The key word being "maybe." All three are hobbled by the world around them, one in which they don't yet have much say. Though Ronald Reagan's name is implied only briefly, and then spat at by Jessica, it's implied that their lot is due in no small part to his economic policies, which are ripping the guts out of the coming generation, and leaving them with no choice but to find the few pleasures they can anywhere—even in the worst possible places. Whether that's a solid political conclusion to draw is left up to the individual viewers to decide.

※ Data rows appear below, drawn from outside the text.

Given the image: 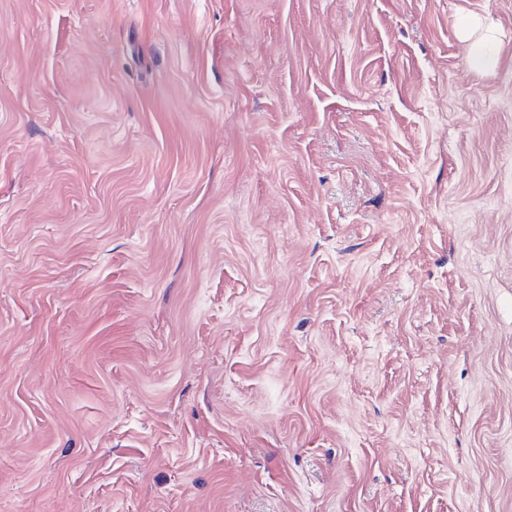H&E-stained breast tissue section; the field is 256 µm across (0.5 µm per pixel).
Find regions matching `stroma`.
<instances>
[{"label":"stroma","instance_id":"35a3bbf8","mask_svg":"<svg viewBox=\"0 0 512 512\" xmlns=\"http://www.w3.org/2000/svg\"><path fill=\"white\" fill-rule=\"evenodd\" d=\"M0 512H512V0H0ZM483 31L482 37L473 45L476 51L471 57V63L477 70L484 71L493 66L495 54L498 47L497 39L482 18L478 16L469 17L459 28L465 40H469L476 31Z\"/></svg>","mask_w":512,"mask_h":512}]
</instances>
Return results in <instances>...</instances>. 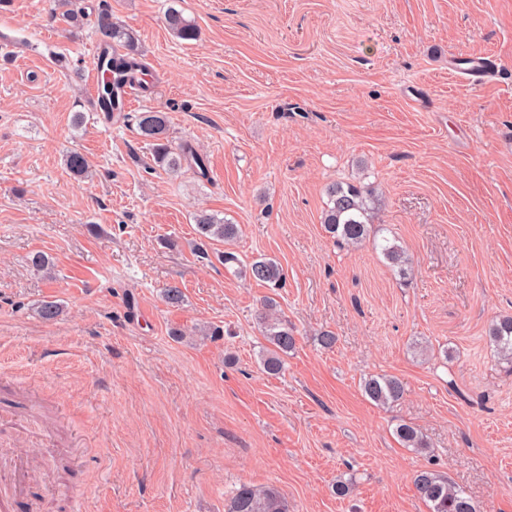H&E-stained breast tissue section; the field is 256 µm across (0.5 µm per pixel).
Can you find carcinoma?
<instances>
[{
  "label": "carcinoma",
  "instance_id": "cac0c4a2",
  "mask_svg": "<svg viewBox=\"0 0 512 512\" xmlns=\"http://www.w3.org/2000/svg\"><path fill=\"white\" fill-rule=\"evenodd\" d=\"M164 22L178 39L192 41L198 38L196 22L185 17L183 11L173 5L165 14ZM93 28L103 48L102 70L105 74L96 90L95 108L100 112L119 115L125 111L126 89H140L145 94L151 92L152 82L145 79L149 75V67L141 58L134 32L114 22L109 9L103 8L97 12ZM135 122L137 135L153 149V161L158 169L171 177H178L185 170L192 171L200 178L207 176L206 160L191 144L184 143L178 147L170 144L165 112L149 108L137 113ZM64 162L77 178L84 179L92 173V161L77 150L66 152ZM326 195L328 201L321 224L331 238L352 247L370 239L398 276L404 278L409 274L411 259L406 248L396 238L391 240L380 236V228L375 226L379 198L373 189L351 182H334L327 186ZM194 222L199 240L211 245L229 244L240 233L239 225L205 209L195 213ZM219 255L225 268H234V273L245 279L271 289L281 288L285 283L284 270L274 258L261 255L243 263L231 251L224 250ZM36 312L42 320L50 322L59 318L63 308L53 300H45L38 304ZM259 324L267 342L262 350L261 364L266 372L276 374L283 367L281 355L295 347V331L282 317L272 297L267 298L262 306ZM486 335L499 352L512 356V316H503L492 322ZM362 390L371 401L382 407L393 405L405 394L403 383L389 375L365 379ZM395 434L405 448L420 451L429 447L423 435L407 423L398 424ZM414 488L429 512H483L479 502L438 472L424 470L417 473ZM225 512H288V501L274 487L258 489L242 484L228 498Z\"/></svg>",
  "mask_w": 512,
  "mask_h": 512
}]
</instances>
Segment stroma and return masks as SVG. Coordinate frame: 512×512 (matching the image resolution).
<instances>
[{
	"label": "stroma",
	"mask_w": 512,
	"mask_h": 512,
	"mask_svg": "<svg viewBox=\"0 0 512 512\" xmlns=\"http://www.w3.org/2000/svg\"><path fill=\"white\" fill-rule=\"evenodd\" d=\"M104 3L150 67L133 111L166 112L207 178L155 169L135 122L93 110ZM170 5L0 0V455H36L68 512H224L243 483L291 512H428L426 469L512 512V361L486 335L512 315V0H181L195 41L166 29ZM470 56L496 74L449 71ZM73 149L93 179L66 169ZM346 181L381 192L407 279L325 233V189ZM201 208L240 225V260L284 269L280 374L259 357L271 292L200 253ZM44 300L63 315L40 319ZM209 323L230 335L170 334ZM380 374L405 386L393 406L362 393ZM395 434L404 448L420 451L429 447L423 435L415 427L407 423H399L395 428Z\"/></svg>",
	"instance_id": "obj_1"
}]
</instances>
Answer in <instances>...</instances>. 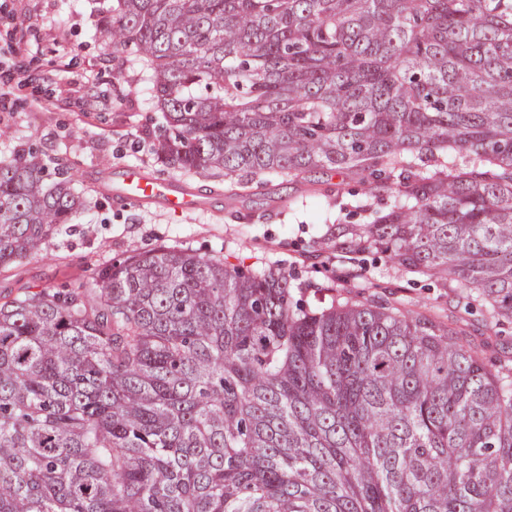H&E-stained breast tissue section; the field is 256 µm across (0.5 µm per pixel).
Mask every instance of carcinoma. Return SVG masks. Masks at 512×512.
<instances>
[{
	"label": "carcinoma",
	"instance_id": "carcinoma-1",
	"mask_svg": "<svg viewBox=\"0 0 512 512\" xmlns=\"http://www.w3.org/2000/svg\"><path fill=\"white\" fill-rule=\"evenodd\" d=\"M151 72L181 171L230 191L314 169L392 196L325 248L454 283L512 323V0H96ZM443 157L429 171L423 160ZM84 199L0 160V266ZM184 248L0 304V512H512V365L373 302Z\"/></svg>",
	"mask_w": 512,
	"mask_h": 512
}]
</instances>
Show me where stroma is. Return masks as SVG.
<instances>
[{"mask_svg": "<svg viewBox=\"0 0 512 512\" xmlns=\"http://www.w3.org/2000/svg\"><path fill=\"white\" fill-rule=\"evenodd\" d=\"M91 3L0 0V159L34 148L71 175L87 202L81 223L62 225L38 252L0 267V302L44 288H81L112 258L169 246L232 264L279 265L312 305L375 299L456 328L458 296L452 288L402 275L375 253L313 257L335 216L362 223L390 204V195L371 192L361 177L317 172L298 184L274 177L231 197L223 177L161 163L152 137L163 114L150 73L129 54L103 50ZM128 166L192 184L207 195L209 208L181 213L113 200L100 179ZM465 331L482 346L486 361L512 356V329L495 333L475 316Z\"/></svg>", "mask_w": 512, "mask_h": 512, "instance_id": "obj_1", "label": "stroma"}]
</instances>
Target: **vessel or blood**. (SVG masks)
<instances>
[{
  "mask_svg": "<svg viewBox=\"0 0 512 512\" xmlns=\"http://www.w3.org/2000/svg\"><path fill=\"white\" fill-rule=\"evenodd\" d=\"M104 187L114 199L139 207L194 213L206 210L208 201L199 190L173 179L162 178L141 167H127L119 179L106 180Z\"/></svg>",
  "mask_w": 512,
  "mask_h": 512,
  "instance_id": "1",
  "label": "vessel or blood"
}]
</instances>
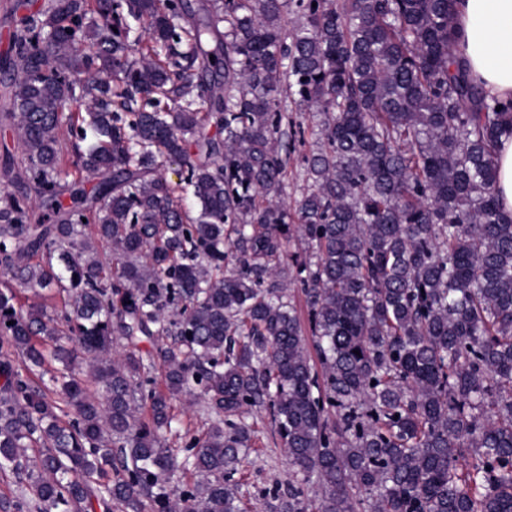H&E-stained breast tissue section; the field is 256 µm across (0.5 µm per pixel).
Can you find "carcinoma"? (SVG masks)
I'll list each match as a JSON object with an SVG mask.
<instances>
[{"mask_svg":"<svg viewBox=\"0 0 512 512\" xmlns=\"http://www.w3.org/2000/svg\"><path fill=\"white\" fill-rule=\"evenodd\" d=\"M453 2L47 0L15 18L0 471L20 493L0 512H248L229 480L258 410L316 477L274 512H512V214L495 193L512 102L460 61ZM63 128L89 190L61 182ZM18 288L68 310H24ZM197 393L215 419L181 459L172 404Z\"/></svg>","mask_w":512,"mask_h":512,"instance_id":"1","label":"carcinoma"}]
</instances>
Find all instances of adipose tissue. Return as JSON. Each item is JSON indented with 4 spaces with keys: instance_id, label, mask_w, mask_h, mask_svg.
<instances>
[{
    "instance_id": "adipose-tissue-1",
    "label": "adipose tissue",
    "mask_w": 512,
    "mask_h": 512,
    "mask_svg": "<svg viewBox=\"0 0 512 512\" xmlns=\"http://www.w3.org/2000/svg\"><path fill=\"white\" fill-rule=\"evenodd\" d=\"M456 44L471 76L512 100V0H454Z\"/></svg>"
}]
</instances>
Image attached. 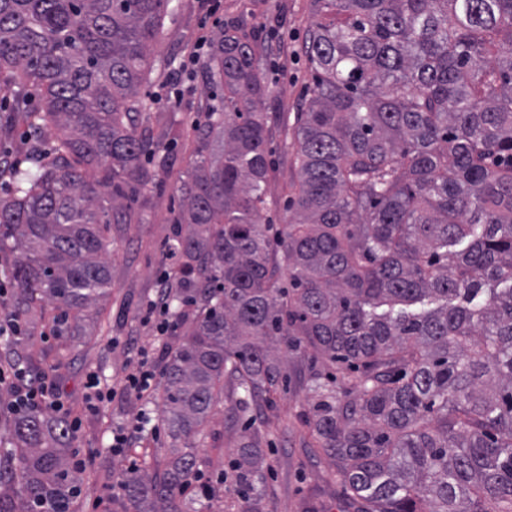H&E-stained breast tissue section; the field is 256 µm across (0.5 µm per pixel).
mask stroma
<instances>
[{
	"mask_svg": "<svg viewBox=\"0 0 512 512\" xmlns=\"http://www.w3.org/2000/svg\"><path fill=\"white\" fill-rule=\"evenodd\" d=\"M311 22V0H169L153 44L154 68L140 92L145 108L135 118L138 131L162 139L169 165L145 189L130 223L112 225L107 233L110 293L98 311L86 313L66 335H55L51 321L45 320L29 326L26 339L0 342V360L14 357L33 375L45 373L58 360L67 362L54 380L68 411L81 421L72 456L87 461L78 472L73 512H127L123 493L112 490L122 473L132 466L164 476L179 453L160 426L164 406L158 395L150 405L159 426L156 434H144L136 447L120 457L112 455L108 444L113 426L133 421L141 407L140 401L122 391L128 339L153 346L155 359L163 366L169 349L191 323L190 317H183L158 340L152 328L139 320L157 280L175 263L169 250L172 219L182 204L178 188L194 153L193 124L200 116L207 85L200 65L188 62L191 44L202 29L213 38L226 29L259 38L270 88L264 110L273 132L269 149L275 162L262 221L278 225L288 218L284 203L298 172L294 131L285 120L299 112L311 95L310 66L303 48ZM17 96L15 90H0V123L15 128L13 135L0 136V151L25 170L31 149L52 151L56 131L49 127L31 141L22 140L25 126L16 111ZM162 115L173 123L172 134H165L164 123H159ZM322 364L320 356L306 351L293 360L287 388L256 398L245 412L238 408L233 383L225 382L224 396L196 440L199 472L214 485L213 495L199 512H354L334 477L333 461L317 448L307 422L302 376L308 368ZM92 373L103 388L115 392L114 398L94 411L85 404L87 377ZM253 431L262 437L265 490L260 499L248 502L234 482L223 481L222 476L230 472L243 436Z\"/></svg>",
	"mask_w": 512,
	"mask_h": 512,
	"instance_id": "35a3bbf8",
	"label": "stroma"
}]
</instances>
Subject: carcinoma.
I'll return each mask as SVG.
<instances>
[{
    "mask_svg": "<svg viewBox=\"0 0 512 512\" xmlns=\"http://www.w3.org/2000/svg\"><path fill=\"white\" fill-rule=\"evenodd\" d=\"M169 0H0V74L34 88L54 157L0 198V247L28 311L61 332L112 288L104 230L164 168L132 114ZM312 96L294 122L288 223H262L274 171L261 49L224 33L171 250L199 308L172 347L162 398L185 451L162 480L121 483L134 512H189L196 436L224 379L245 407L311 349L307 411L355 512H512V0H312ZM288 275V284L280 280ZM68 423L24 412L13 479L23 512H70ZM238 491L260 497L263 452L243 436Z\"/></svg>",
    "mask_w": 512,
    "mask_h": 512,
    "instance_id": "1",
    "label": "carcinoma"
}]
</instances>
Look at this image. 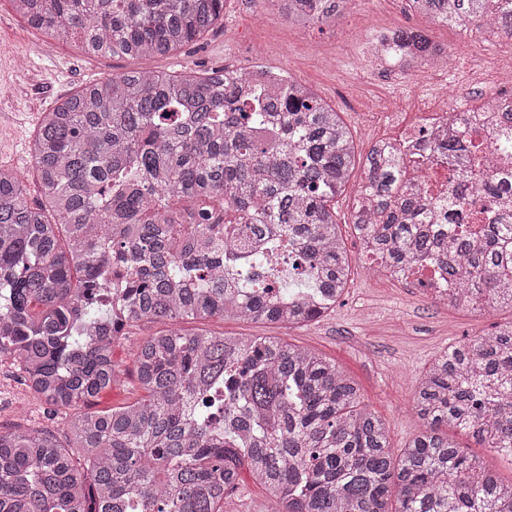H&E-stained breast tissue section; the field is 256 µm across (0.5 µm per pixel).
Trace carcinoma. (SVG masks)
Segmentation results:
<instances>
[{"label":"carcinoma","instance_id":"obj_1","mask_svg":"<svg viewBox=\"0 0 512 512\" xmlns=\"http://www.w3.org/2000/svg\"><path fill=\"white\" fill-rule=\"evenodd\" d=\"M34 29L88 56L180 50L224 18V0H12ZM321 28L350 0H278ZM416 13L512 32V0H408ZM411 32L372 38L398 63ZM249 67L175 76L129 71L82 86L42 113L30 152L40 199L0 168V361L62 429L0 430V512H224L239 471L272 512H512V482L464 454L448 428L512 456V320L440 352L419 380L420 431L394 454L386 422L322 354L273 337L183 323L220 318L303 327L336 309L351 273L336 211L356 163L336 109L286 73ZM426 143L424 161L470 168L489 150L466 124ZM351 215L364 253L394 279L432 271L457 285L454 309H512V214L471 213L449 237L436 201L400 151L375 142ZM494 179L478 193H511ZM224 199V211L207 206ZM185 206L176 208L171 200ZM234 220H225V214ZM304 287L289 290L284 276ZM131 347L145 396L108 410L114 348Z\"/></svg>","mask_w":512,"mask_h":512}]
</instances>
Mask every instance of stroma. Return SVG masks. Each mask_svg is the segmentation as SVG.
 Listing matches in <instances>:
<instances>
[{"label": "stroma", "mask_w": 512, "mask_h": 512, "mask_svg": "<svg viewBox=\"0 0 512 512\" xmlns=\"http://www.w3.org/2000/svg\"><path fill=\"white\" fill-rule=\"evenodd\" d=\"M407 26L426 30L441 46L456 48L454 70L417 80L375 59L373 35ZM477 55L511 59L512 40L484 42L465 28L411 11L406 0H356L335 23L321 29L291 21L278 0H226L223 20L199 44L148 60L90 57L75 44L50 42L27 24L11 0H0V84L12 90L9 100L0 101V167L30 171L34 130L41 114L60 97L146 66L174 75L249 65L286 72L340 112L358 153L364 154L375 141L397 138L405 125L421 122L425 112H447L456 91L482 87L486 76L470 62ZM388 99L403 100V113L374 114L375 105ZM355 201L350 191L336 202L352 272L335 312L300 328L219 319L204 321L202 327L229 336H277L335 361L358 383L364 406L384 418L391 445L399 449L419 430L412 393L435 355L464 337L490 332L493 323L512 317V312L479 317L448 309L436 305L413 280L377 271L348 223ZM114 360L116 381L97 399L96 409L139 396L126 346L116 347ZM17 425L52 428L56 422L5 361L0 363V427Z\"/></svg>", "instance_id": "obj_1"}]
</instances>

What's inescapable, and what gives this revival its deepest dramatic heft, is that those today in their late teens and early 20s face no more security than these do. Our economy has spent years struggling to rebound, with demographic, technological, and social shifts stripping them of their ability to come into their own. Shapiro (wisely) never highlights this, and refuses to let her actors comment on this, however obliquely, beyond the lines of the script. But so complete is her rendition of these people's deceptive misery that it's the only conclusion there is to draw, and it's a heartbreaking one that reminds us all too well how we as a society make the same mistakes and give the same bad advice over and over again.

It's for that reason that the performers come across as well as they do. All three are making their Broadway debut, and by most objective standards fall short of the necessary vocal training and sense of size needed to translate such an intimate show (the three characters share the stage together for only a couple of minutes of the two-and-a-half-hour running time) to a full-size Broadway theater. But here that just adds to the atmosphere of being lost, and you believe even more that this trio is suffering precisely because they're scrambling to live a life they're not remotely prepared for.

The lanky Cera (Arrested Development, Scott Pilgrim vs. the World), with the least supple delivery, has the toughest climb, but also the most natural likability; that amplifies the notion of Warren as an innocent trying to mature without the proper equipment, and adds something of a tragic undercurrent to the events he unwittingly brings about. Culkin, at once stockier and more nimble, strikes darker notes and projects a tougher exterior that echoes a faint internal regret for the choices Dennis has made, and if anything he seems most eaten up by the city he's trying to run. Jessica should be a vibrant alternative to the resigned Dennis, but Gevinson plays her as a more passive instrument of change, and giving the softest, and least effective, performance of the evening.

But overall, Shapiro's version of This Is Our Youth is a powerful and engrossing one, trapping you with Warren and Dennis in a sprawling landscape of infinite possibilities that it's quite obvious, because of forces within and outside their control, will never come to pass for them. Not that it will stop Dennis, Warren, Jessica, and their many unseen compatriots from trying to surmount the myriad obstacles in front of them, both now and in the years and decades to come. The final, haunting moments of the play underscore this further: They're locked inside a vicious cycle in which the consequences of their actions are always closer to destruction than exaltation.

For them, no staring at the sky will help them attain stars even if they reach for them. But everything about this play and production reminds us why their pointless attempts are vital—to them and to us.